Saturday, 28 October 2006

the end

Lemony Snicket's last Unfortunate Event. I was two weeks late getting to it and the excuse-making is part of the story. Cassidy had to go to the shop, which is near the Tattered Cover, the Monday before the book was released. I was going to get book and car on the same day, but it wasn't ready Friday or Monday and on Tuesday it was snowing, which I didn't expect and wasn't dressed for, so I wasn't in the mood to walk any distance in sandals and short sleeves, even for the book. Then I spent a weekend in dive class instead of reading, and then this read I read The Plot Against America, so yesterday, two whole weeks later, was the day.

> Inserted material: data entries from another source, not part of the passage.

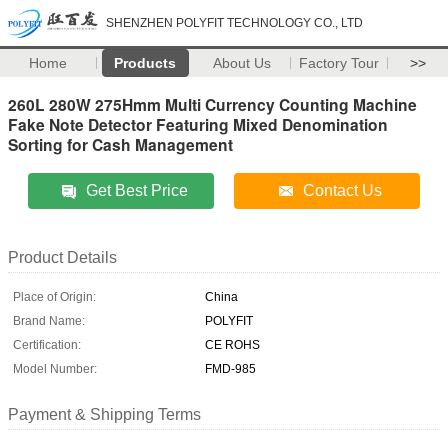
SHENZHEN POLYFIT TECHNOLOGY CO., LTD
Home
Products
About Us
Factory Tour
>>
260L 280W 275Hmm Multi Currency Counting Machine
Fake Note Detector Featuring Mixed Denomination
Sorting for Cash Management
Get Best Price
Contact Us
Product Details
Place of Origin:
China
Brand Name:
POLYFIT
Certification:
CE ROHS
Model Number:
FMD-985
Payment & Shipping Terms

And all that unnecessary detail is just the kind of tangential stuff I wanted Lemony Snicket to eschew this time, in order to have space to tie everything up in neat little bows. What I wanted and what I knew to expect, however, were two different things, and thank goodness.

shiloh

The only Newbery Medal-winning books that I haven't yet read are either very old or about dogs. Today, walking home from a children's Hallowe'en party, I visited the Park Hill branch of the library and borrowed Rifles for Watie and Phyllis Reynolds Naylor's Shiloh. I was pretty sure the eponymous dog doesn't die, unlike that of Old Yeller, and since Dear Mr. Henshaw didn't traumatize me, maybe Shiloh wouldn't either. Shiloh doesn't die and an 11-year-old learns about shades of gray in himself and others.

Between the party house and the library, I enjoyed the beautiful day, 70-degree sun melting Thursday's more-than-piddling snowfall. I met an old dog named Buster and a young one named Marley and admired a front yard snowfort. Between the library and home I walked and read.

yet another list

Of course I couldn't resist. As soon as I read the pirated list of 1001 Books You Must Read Before You Die, and learned that Peter Ackroyd edited it, I had to add it to my lifelist. Although I didn't make the comparisons I did five years ago when I assigned myself the first three lists of 100 (Modern Library, Feminista, Radcliffe), I did see that every list I now track (fourteen*) has non-trivial overlap with it.

Database software intimidates me enough that I'm content with an Excel worksheet full of formulas and filtering. When I read a book off one of the lists, I change an initial in as many columns as applicable from a letter to 1. This is how I know I've read 272 of the 1,001, and that 647 titles don't appear on any other list. It is not how I know I'm pathetic, but it would be a leading indicator if I didn't.

*Feminista, Radcliffe, Triangle Publishing, and Modern Library, with 100 titles each, plus the BBC's and Time magazine's opinions; Man Booker, Pulitzer, National Book Award, and PEN-Faulkner winners, with fewer than 100 each; more than 100 Nobel authors but no title count; more than 100 title that the Library Journal considers the most influential; the book 500 Great Books by Women; and now this one. The 500 Great Books' initial is D, and so, logically (since it weighs as much as a duck), this list's letters are MI.